Work instructions: Omit all pictures and give the records below again exactly as written.

Material supplied:
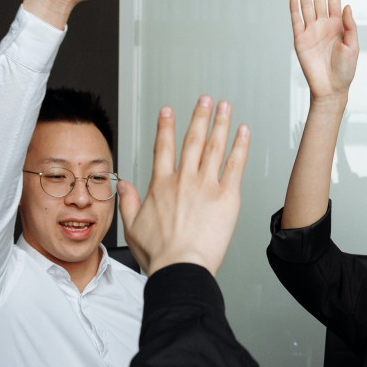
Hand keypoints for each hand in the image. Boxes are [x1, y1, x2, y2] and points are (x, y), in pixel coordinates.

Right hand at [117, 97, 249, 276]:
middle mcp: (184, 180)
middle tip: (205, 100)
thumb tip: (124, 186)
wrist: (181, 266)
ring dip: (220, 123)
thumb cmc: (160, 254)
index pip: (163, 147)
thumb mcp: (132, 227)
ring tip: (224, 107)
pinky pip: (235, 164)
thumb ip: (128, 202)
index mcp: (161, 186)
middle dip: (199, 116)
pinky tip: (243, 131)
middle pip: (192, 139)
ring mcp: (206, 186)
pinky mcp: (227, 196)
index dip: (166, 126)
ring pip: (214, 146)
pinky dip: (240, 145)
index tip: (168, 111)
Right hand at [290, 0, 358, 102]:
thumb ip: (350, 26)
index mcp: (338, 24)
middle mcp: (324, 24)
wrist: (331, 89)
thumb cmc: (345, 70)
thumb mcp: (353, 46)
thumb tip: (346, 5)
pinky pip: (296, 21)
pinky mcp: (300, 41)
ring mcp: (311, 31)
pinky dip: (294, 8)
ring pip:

Solution for this exercise:
Hand keypoints for each hand in the image. Boxes are [x1, y1, x2, y2] and points are (x, y), in pixel coordinates.

Right hand at [117, 97, 249, 276]:
middle mcp: (184, 180)
middle tip: (205, 100)
thumb tip: (124, 186)
wrist: (181, 266)
ring dip: (220, 123)
thumb cmc: (160, 254)
index pip: (163, 147)
thumb mcp: (132, 227)
ring tip: (224, 107)
pinky pip: (235, 164)
thumb ip: (128, 202)
index mcp: (161, 186)
middle dip: (199, 116)
pinky tip: (243, 131)
middle pip: (192, 139)
ring mcp: (206, 186)
pinky mcp: (227, 196)
index dip: (166, 126)
ring pip: (214, 146)
pinky dip: (240, 145)
index tip: (168, 111)
Right hand at [290, 0, 358, 102]:
thumb ip: (350, 26)
index mcp: (338, 24)
middle mcp: (324, 24)
wrist: (331, 89)
thumb cmc: (345, 70)
thumb mcp: (353, 46)
thumb tip: (346, 5)
pinky pip: (296, 21)
pinky mcp: (300, 41)
ring mcp: (311, 31)
pinky dip: (294, 8)
ring pip:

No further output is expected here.